◆ DIRECTIVE ◆
Each line of data below is to be returned exactly, leaving out any picture.
----- DATA FOR THIS EXERCISE -----
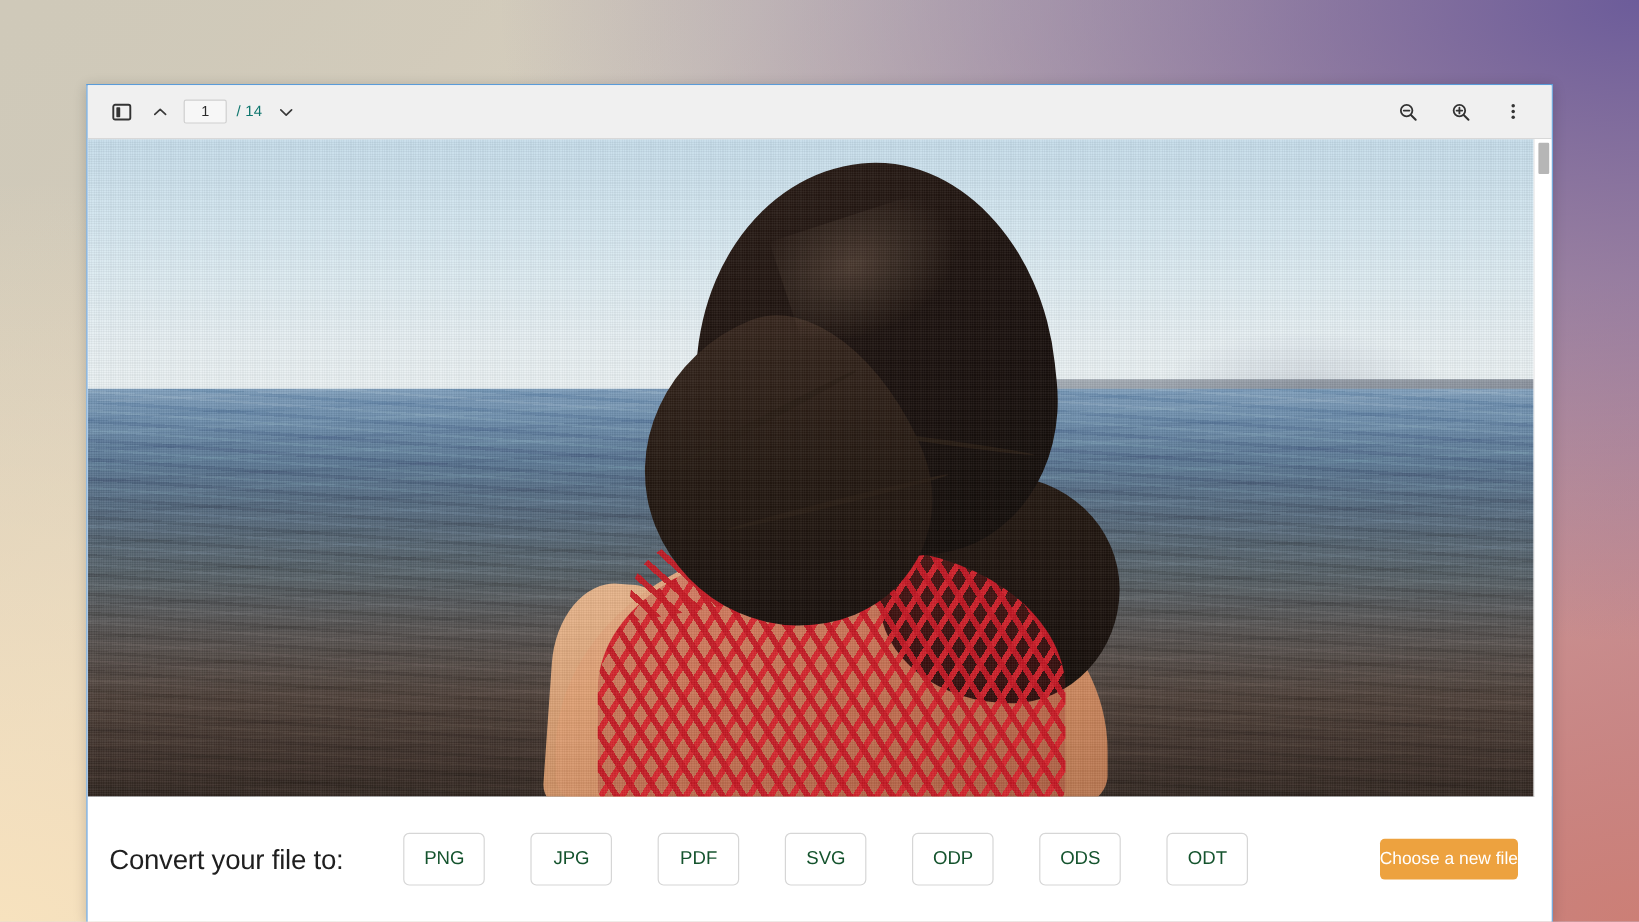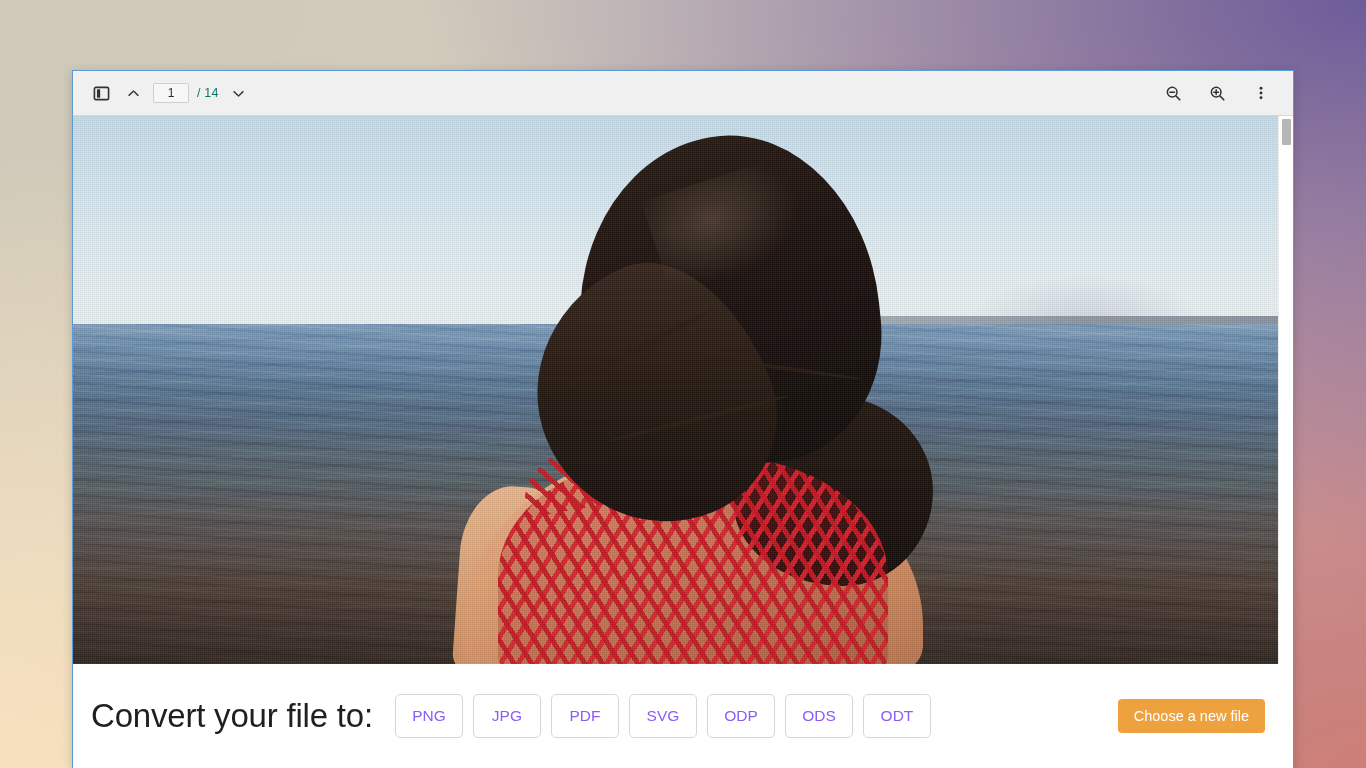--- a/index.html
+++ b/index.html
@@ -317,49 +317,50 @@
   #convert-bar {
     position: relative;
     height: 104px;
     background: #ffffff;
     display: flex;
     align-items: center;
     padding: 0 28px 0 18px;
     box-sizing: border-box;
   }
   #convert-label {
-    font-size: 33px;
+    font-size: 23px;
     color: #1f1f1f;
     font-weight: 400;
     margin-right: 22px;
     white-space: nowrap;
     letter-spacing: -0.2px;
   }
   .fmt-list { display: flex; align-items: center; gap: 10px; }
   .fmt-btn {
     min-width: 68px;
     height: 44px;
     padding: 0 14px;
     background: #ffffff;
     border: 1px solid #d6d6d6;
     border-radius: 5px;
     font-size: 15.5px;
-    color: #8b5cf6;
+    color: #14532d;
     display: flex;
     align-items: center;
     justify-content: center;
     cursor: pointer;
     font-family: "Liberation Sans", sans-serif;
     box-sizing: border-box;
+    margin-left: 28px;
   }
 
   #choose-btn {
     margin-left: auto;
     height: 34px;
-    padding: 0 16px;
+    padding: 0 0;
     background: #eda23f;
     border: none;
     border-radius: 4px;
     color: #ffffff;
     font-size: 14.5px;
     display: flex;
     align-items: center;
     justify-content: center;
     cursor: pointer;
     font-family: "Liberation Sans", sans-serif;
-----
◆ PROBLEM SOLUTION ◆
--- a/index.html
+++ b/index.html
@@ -317,49 +317,50 @@
   #convert-bar {
     position: relative;
     height: 104px;
     background: #ffffff;
     display: flex;
     align-items: center;
     padding: 0 28px 0 18px;
     box-sizing: border-box;
   }
   #convert-label {
-    font-size: 33px;
+    font-size: 23px;
     color: #1f1f1f;
     font-weight: 400;
     margin-right: 22px;
     white-space: nowrap;
     letter-spacing: -0.2px;
   }
   .fmt-list { display: flex; align-items: center; gap: 10px; }
   .fmt-btn {
     min-width: 68px;
     height: 44px;
     padding: 0 14px;
     background: #ffffff;
     border: 1px solid #d6d6d6;
     border-radius: 5px;
     font-size: 15.5px;
-    color: #8b5cf6;
+    color: #14532d;
     display: flex;
     align-items: center;
     justify-content: center;
     cursor: pointer;
     font-family: "Liberation Sans", sans-serif;
     box-sizing: border-box;
+    margin-left: 28px;
   }
 
   #choose-btn {
     margin-left: auto;
     height: 34px;
-    padding: 0 16px;
+    padding: 0 0;
     background: #eda23f;
     border: none;
     border-radius: 4px;
     color: #ffffff;
     font-size: 14.5px;
     display: flex;
     align-items: center;
     justify-content: center;
     cursor: pointer;
     font-family: "Liberation Sans", sans-serif;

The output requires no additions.